FRAGMENTO EXTRAÍDO ->

El Mundo

Obama cerró la prisión militar de Guantánamo y prohibió la tortura

La decisión tomada por el presidente de EEUU se ejecutará en un plazo de un año. Ordenó además que se aplique la Convención de Ginebra a todos los detenidos allí

Viernes 23 de Enero de 2009

Washington. — El presidente de Estados Unidos, Barack Obama, comenzó ayer a cumplir una de sus principales promesas de campaña al ordenar el cierre de la prisión en la base militar de Guantánamo antes de un año, además de tomar otras medidas para evitar que se torture a detenidos. Obama explicó que a partir de ahora se pondrá en marcha un proceso para "disponer apropiadamente" de los 245 presos que aún están en la base. Ordenó además que se aplique la Convención de Ginebra a todos los detenidos en Guantánamo, que se permita el acceso a la prisión a la Cruz Roja. Al mismo tiempo, obligó a la CIA (Agencia Central de Inteligencia) a cerrar todos sus centros de detención.

LISTA DE TAREAS ->
**a.** Transcribe de la noticia sobre Guantánamo el fragmento que va desde "Viernes 23 de" hasta "centros de detención.", ambos incluidos.
**b.** Según la noticia sobre Guantánamo, ¿cuántos presos seguían todavía en la base?
Los registros no son necesarios aquí.

MATERIAL PROPORCIONADO ->

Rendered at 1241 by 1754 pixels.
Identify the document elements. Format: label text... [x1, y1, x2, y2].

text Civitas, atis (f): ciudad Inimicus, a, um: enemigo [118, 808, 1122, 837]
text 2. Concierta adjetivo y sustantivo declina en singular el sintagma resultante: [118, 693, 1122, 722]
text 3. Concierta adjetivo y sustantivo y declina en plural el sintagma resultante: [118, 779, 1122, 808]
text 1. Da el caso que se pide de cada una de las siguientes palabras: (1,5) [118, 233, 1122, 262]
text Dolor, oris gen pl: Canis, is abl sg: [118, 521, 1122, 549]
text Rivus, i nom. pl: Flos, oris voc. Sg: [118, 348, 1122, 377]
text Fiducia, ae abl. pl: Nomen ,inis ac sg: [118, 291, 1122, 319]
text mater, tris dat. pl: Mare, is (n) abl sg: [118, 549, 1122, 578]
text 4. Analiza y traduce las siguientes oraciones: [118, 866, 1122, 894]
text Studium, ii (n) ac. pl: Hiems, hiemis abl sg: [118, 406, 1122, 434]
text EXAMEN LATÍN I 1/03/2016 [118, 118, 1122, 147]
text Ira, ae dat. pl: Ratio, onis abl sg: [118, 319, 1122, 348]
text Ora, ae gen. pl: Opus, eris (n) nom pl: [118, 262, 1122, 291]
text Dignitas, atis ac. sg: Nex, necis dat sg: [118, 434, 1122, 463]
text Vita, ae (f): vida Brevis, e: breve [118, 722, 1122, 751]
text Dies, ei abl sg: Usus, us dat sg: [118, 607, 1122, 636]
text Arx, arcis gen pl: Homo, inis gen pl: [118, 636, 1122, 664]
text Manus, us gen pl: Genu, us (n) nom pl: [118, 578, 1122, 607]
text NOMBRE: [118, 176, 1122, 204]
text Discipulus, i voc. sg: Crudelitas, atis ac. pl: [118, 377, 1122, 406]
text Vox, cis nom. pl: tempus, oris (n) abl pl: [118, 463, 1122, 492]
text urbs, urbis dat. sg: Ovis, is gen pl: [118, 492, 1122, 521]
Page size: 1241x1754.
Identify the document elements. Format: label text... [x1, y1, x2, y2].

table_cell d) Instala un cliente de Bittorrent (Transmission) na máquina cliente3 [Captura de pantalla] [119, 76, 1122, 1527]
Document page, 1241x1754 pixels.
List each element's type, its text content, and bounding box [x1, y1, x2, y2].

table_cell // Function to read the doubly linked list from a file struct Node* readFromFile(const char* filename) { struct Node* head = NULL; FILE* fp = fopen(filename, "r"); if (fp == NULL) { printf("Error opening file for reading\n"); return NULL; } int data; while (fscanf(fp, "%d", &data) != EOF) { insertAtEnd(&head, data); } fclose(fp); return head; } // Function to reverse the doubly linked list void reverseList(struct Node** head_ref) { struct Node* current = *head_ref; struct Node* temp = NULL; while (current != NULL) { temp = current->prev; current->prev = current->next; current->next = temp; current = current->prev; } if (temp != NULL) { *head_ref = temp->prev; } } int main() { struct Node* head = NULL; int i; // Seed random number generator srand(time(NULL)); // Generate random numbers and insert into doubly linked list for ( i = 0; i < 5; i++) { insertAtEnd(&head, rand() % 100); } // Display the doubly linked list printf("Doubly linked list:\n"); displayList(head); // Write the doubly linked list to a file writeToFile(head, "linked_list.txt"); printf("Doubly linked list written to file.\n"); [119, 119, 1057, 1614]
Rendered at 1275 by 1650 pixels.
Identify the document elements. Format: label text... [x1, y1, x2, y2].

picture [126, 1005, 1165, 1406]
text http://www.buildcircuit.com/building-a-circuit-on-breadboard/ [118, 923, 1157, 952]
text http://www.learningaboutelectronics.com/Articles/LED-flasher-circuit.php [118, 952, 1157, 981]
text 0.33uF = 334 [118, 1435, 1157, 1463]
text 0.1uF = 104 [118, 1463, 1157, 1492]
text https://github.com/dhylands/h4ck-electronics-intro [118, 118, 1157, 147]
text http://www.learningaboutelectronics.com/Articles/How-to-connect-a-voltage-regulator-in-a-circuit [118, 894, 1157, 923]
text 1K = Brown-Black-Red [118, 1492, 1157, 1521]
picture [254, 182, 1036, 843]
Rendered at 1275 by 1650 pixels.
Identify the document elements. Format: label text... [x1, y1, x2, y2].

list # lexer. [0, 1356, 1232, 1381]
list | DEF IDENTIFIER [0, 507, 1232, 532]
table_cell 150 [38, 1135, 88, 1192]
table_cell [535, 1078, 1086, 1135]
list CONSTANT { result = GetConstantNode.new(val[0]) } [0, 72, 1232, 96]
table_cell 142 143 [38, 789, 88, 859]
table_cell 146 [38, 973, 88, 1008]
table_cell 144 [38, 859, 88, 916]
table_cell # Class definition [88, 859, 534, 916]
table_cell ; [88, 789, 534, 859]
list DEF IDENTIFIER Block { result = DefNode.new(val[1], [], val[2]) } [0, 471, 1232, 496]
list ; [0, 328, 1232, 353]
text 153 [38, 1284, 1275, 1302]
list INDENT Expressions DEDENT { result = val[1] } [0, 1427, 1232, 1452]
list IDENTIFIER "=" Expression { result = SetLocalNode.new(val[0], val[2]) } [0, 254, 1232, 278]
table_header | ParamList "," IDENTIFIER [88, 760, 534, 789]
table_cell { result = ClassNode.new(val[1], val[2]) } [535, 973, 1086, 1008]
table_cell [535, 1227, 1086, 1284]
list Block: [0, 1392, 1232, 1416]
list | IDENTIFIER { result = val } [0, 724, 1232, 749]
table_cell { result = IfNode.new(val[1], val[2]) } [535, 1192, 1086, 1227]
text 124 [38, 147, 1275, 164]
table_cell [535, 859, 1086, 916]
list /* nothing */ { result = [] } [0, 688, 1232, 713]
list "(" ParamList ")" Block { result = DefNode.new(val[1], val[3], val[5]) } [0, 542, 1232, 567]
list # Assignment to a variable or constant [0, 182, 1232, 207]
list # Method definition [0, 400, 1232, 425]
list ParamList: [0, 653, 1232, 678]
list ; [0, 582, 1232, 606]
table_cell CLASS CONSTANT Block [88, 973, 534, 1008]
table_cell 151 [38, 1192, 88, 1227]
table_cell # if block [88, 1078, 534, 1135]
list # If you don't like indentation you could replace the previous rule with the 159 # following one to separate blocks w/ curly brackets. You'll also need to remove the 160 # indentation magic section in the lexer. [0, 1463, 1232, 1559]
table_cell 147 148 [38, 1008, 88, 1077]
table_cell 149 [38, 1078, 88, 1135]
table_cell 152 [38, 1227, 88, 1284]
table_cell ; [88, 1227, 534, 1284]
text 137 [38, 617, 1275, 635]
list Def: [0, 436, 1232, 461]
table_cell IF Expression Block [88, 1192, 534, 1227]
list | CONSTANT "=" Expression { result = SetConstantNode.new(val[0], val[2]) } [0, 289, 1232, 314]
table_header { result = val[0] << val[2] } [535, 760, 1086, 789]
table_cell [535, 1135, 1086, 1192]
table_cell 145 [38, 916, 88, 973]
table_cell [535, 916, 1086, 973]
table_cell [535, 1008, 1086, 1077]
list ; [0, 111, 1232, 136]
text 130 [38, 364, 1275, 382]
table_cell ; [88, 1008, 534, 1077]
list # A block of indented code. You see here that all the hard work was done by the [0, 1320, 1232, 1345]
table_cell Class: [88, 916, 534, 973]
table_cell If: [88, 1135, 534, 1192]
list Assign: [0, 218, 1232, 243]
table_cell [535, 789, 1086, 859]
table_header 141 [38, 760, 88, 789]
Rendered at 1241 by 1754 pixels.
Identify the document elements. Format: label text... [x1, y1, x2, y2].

RESPUESTAS NUMERADAS ->
**a.**
Viernes 23 de Enero de 2009

Washington. — El presidente de Estados Unidos, Barack Obama, comenzó ayer a cumplir una de sus principales promesas de campaña al ordenar el cierre de la prisión en la base militar de Guantánamo antes de un año, además de tomar otras medidas para evitar que se torture a detenidos. Obama explicó que a partir de ahora se pondrá en marcha un proceso para "disponer apropiadamente" de los 245 presos que aún están en la base. Ordenó además que se aplique la Convención de Ginebra a todos los detenidos en Guantánamo, que se permita el acceso a la prisión a la Cruz Roja. Al mismo tiempo, obligó a la CIA (Agencia Central de Inteligencia) a cerrar todos sus centros de detención.

**b.** 245 presos.